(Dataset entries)
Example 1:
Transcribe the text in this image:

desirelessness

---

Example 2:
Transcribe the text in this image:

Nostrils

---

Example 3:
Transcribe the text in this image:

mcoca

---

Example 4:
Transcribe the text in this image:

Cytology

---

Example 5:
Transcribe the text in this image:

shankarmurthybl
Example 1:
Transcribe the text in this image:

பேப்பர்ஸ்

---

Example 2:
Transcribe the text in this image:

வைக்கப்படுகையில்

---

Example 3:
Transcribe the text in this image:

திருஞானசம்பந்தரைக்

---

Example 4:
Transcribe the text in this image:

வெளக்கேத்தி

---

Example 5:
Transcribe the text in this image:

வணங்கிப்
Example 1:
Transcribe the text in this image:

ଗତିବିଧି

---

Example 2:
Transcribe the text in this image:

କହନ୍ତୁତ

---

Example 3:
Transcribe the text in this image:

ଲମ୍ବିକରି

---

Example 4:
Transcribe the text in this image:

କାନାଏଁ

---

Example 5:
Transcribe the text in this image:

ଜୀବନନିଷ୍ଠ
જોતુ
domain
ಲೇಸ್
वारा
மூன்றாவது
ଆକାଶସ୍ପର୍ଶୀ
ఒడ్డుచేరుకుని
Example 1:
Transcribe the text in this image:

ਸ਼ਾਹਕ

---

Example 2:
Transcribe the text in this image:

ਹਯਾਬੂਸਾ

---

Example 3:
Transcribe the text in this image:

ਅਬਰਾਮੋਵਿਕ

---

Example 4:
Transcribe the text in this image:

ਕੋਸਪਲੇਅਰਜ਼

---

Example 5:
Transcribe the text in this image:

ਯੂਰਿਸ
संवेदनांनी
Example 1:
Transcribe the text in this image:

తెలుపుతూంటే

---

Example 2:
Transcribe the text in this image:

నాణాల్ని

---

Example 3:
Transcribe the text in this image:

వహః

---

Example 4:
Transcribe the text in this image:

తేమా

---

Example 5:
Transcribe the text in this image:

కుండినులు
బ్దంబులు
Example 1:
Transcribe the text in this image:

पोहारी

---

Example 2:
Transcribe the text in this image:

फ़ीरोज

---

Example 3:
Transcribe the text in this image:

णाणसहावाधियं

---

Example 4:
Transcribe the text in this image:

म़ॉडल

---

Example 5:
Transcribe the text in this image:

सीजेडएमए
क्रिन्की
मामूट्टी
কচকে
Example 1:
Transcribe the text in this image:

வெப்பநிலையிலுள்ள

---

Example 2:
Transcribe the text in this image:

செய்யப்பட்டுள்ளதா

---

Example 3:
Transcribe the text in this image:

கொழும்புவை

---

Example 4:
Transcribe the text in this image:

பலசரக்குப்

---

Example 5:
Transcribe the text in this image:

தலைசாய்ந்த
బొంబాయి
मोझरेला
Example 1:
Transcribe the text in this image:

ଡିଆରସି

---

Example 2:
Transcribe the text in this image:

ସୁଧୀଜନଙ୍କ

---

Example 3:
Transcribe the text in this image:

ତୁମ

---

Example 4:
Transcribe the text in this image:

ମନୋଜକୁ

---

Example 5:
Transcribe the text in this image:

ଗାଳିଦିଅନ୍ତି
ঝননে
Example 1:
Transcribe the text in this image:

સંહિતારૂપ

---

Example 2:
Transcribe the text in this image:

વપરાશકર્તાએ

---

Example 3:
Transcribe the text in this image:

• YOUR TASK
Start to finish, copy the records above with no differences.

• RESPONSE FOR THIS EXERCISE
Example 1:
Transcribe the text in this image:

desirelessness

---

Example 2:
Transcribe the text in this image:

Nostrils

---

Example 3:
Transcribe the text in this image:

mcoca

---

Example 4:
Transcribe the text in this image:

Cytology

---

Example 5:
Transcribe the text in this image:

shankarmurthybl
Example 1:
Transcribe the text in this image:

பேப்பர்ஸ்

---

Example 2:
Transcribe the text in this image:

வைக்கப்படுகையில்

---

Example 3:
Transcribe the text in this image:

திருஞானசம்பந்தரைக்

---

Example 4:
Transcribe the text in this image:

வெளக்கேத்தி

---

Example 5:
Transcribe the text in this image:

வணங்கிப்
Example 1:
Transcribe the text in this image:

ଗତିବିଧି

---

Example 2:
Transcribe the text in this image:

କହନ୍ତୁତ

---

Example 3:
Transcribe the text in this image:

ଲମ୍ବିକରି

---

Example 4:
Transcribe the text in this image:

କାନାଏଁ

---

Example 5:
Transcribe the text in this image:

ଜୀବନନିଷ୍ଠ
જોતુ
domain
ಲೇಸ್
वारा
மூன்றாவது
ଆକାଶସ୍ପର୍ଶୀ
ఒడ్డుచేరుకుని
Example 1:
Transcribe the text in this image:

ਸ਼ਾਹਕ

---

Example 2:
Transcribe the text in this image:

ਹਯਾਬੂਸਾ

---

Example 3:
Transcribe the text in this image:

ਅਬਰਾਮੋਵਿਕ

---

Example 4:
Transcribe the text in this image:

ਕੋਸਪਲੇਅਰਜ਼

---

Example 5:
Transcribe the text in this image:

ਯੂਰਿਸ
संवेदनांनी
Example 1:
Transcribe the text in this image:

తెలుపుతూంటే

---

Example 2:
Transcribe the text in this image:

నాణాల్ని

---

Example 3:
Transcribe the text in this image:

వహః

---

Example 4:
Transcribe the text in this image:

తేమా

---

Example 5:
Transcribe the text in this image:

కుండినులు
బ్దంబులు
Example 1:
Transcribe the text in this image:

पोहारी

---

Example 2:
Transcribe the text in this image:

फ़ीरोज

---

Example 3:
Transcribe the text in this image:

णाणसहावाधियं

---

Example 4:
Transcribe the text in this image:

म़ॉडल

---

Example 5:
Transcribe the text in this image:

सीजेडएमए
क्रिन्की
मामूट्टी
কচকে
Example 1:
Transcribe the text in this image:

வெப்பநிலையிலுள்ள

---

Example 2:
Transcribe the text in this image:

செய்யப்பட்டுள்ளதா

---

Example 3:
Transcribe the text in this image:

கொழும்புவை

---

Example 4:
Transcribe the text in this image:

பலசரக்குப்

---

Example 5:
Transcribe the text in this image:

தலைசாய்ந்த
బొంబాయి
मोझरेला
Example 1:
Transcribe the text in this image:

ଡିଆରସି

---

Example 2:
Transcribe the text in this image:

ସୁଧୀଜନଙ୍କ

---

Example 3:
Transcribe the text in this image:

ତୁମ

---

Example 4:
Transcribe the text in this image:

ମନୋଜକୁ

---

Example 5:
Transcribe the text in this image:

ଗାଳିଦିଅନ୍ତି
ঝননে
Example 1:
Transcribe the text in this image:

સંહિતારૂપ

---

Example 2:
Transcribe the text in this image:

વપરાશકર્તાએ

---

Example 3:
Transcribe the text in this image:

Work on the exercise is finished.